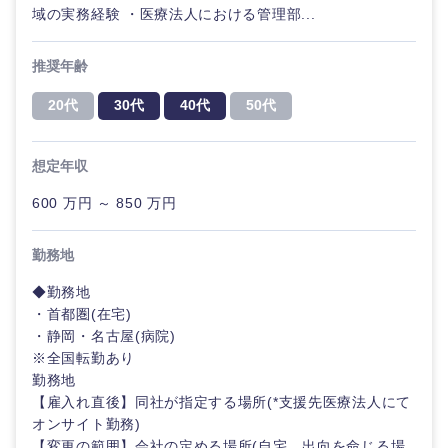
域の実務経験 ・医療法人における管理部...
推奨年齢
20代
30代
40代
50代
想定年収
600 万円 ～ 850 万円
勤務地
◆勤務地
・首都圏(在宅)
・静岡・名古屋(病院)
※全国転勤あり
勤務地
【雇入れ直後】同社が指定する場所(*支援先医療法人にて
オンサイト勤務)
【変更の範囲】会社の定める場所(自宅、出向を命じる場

════════

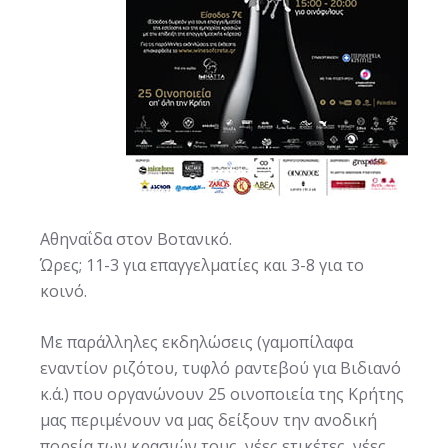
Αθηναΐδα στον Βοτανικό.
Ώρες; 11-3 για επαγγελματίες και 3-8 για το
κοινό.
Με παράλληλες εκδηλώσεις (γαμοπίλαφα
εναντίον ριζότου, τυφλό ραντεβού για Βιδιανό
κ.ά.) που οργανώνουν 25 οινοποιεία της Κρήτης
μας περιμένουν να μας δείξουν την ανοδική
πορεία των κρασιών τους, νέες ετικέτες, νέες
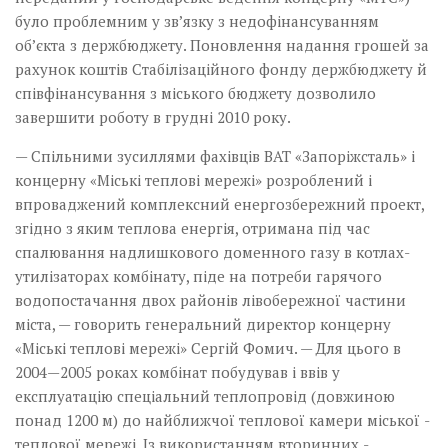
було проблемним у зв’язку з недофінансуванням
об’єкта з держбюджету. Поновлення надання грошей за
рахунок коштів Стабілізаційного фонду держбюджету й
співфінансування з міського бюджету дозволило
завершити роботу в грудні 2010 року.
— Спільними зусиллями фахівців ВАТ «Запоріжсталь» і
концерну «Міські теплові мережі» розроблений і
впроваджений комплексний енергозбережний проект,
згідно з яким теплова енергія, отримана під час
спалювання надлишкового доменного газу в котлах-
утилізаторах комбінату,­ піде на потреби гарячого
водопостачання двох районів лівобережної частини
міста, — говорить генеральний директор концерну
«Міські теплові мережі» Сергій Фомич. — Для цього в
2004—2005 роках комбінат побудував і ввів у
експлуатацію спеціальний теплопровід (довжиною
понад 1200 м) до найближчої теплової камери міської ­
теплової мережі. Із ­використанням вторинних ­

════════

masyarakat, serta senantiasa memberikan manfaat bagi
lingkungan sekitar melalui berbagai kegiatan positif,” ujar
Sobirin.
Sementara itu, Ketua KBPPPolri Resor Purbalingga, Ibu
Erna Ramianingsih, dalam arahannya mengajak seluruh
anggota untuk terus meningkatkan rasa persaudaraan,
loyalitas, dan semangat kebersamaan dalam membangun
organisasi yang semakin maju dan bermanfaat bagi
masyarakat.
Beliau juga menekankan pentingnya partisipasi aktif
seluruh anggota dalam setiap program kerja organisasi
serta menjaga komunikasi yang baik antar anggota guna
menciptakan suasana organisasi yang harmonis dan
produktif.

════════

## Required work
Find the line with "Αθηναΐδα στον Βοτανικό." in the entries above. Set down exactly every line from it up to and including the line with "теплової мережі. Із", images excluded.

## Written reply
Αθηναΐδα στον Βοτανικό.
Ώρες; 11-3 για επαγγελματίες και 3-8 για το
κοινό.
Με παράλληλες εκδηλώσεις (γαμοπίλαφα
εναντίον ριζότου, τυφλό ραντεβού για Βιδιανό
κ.ά.) που οργανώνουν 25 οινοποιεία της Κρήτης
μας περιμένουν να μας δείξουν την ανοδική
πορεία των κρασιών τους, νέες ετικέτες, νέες
було проблемним у зв’язку з недофінансуванням
об’єкта з держбюджету. Поновлення надання грошей за
рахунок коштів Стабілізаційного фонду держбюджету й
співфінансування з міського бюджету дозволило
завершити роботу в грудні 2010 року.
— Спільними зусиллями фахівців ВАТ «Запоріжсталь» і
концерну «Міські теплові мережі» розроблений і
впроваджений комплексний енергозбережний проект,
згідно з яким теплова енергія, отримана під час
спалювання надлишкового доменного газу в котлах-
утилізаторах комбінату,­ піде на потреби гарячого
водопостачання двох районів лівобережної частини
міста, — говорить генеральний директор концерну
«Міські теплові мережі» Сергій Фомич. — Для цього в
2004—2005 роках комбінат побудував і ввів у
експлуатацію спеціальний теплопровід (довжиною
понад 1200 м) до найближчої теплової камери міської ­
теплової мережі. Із ­використанням вторинних ­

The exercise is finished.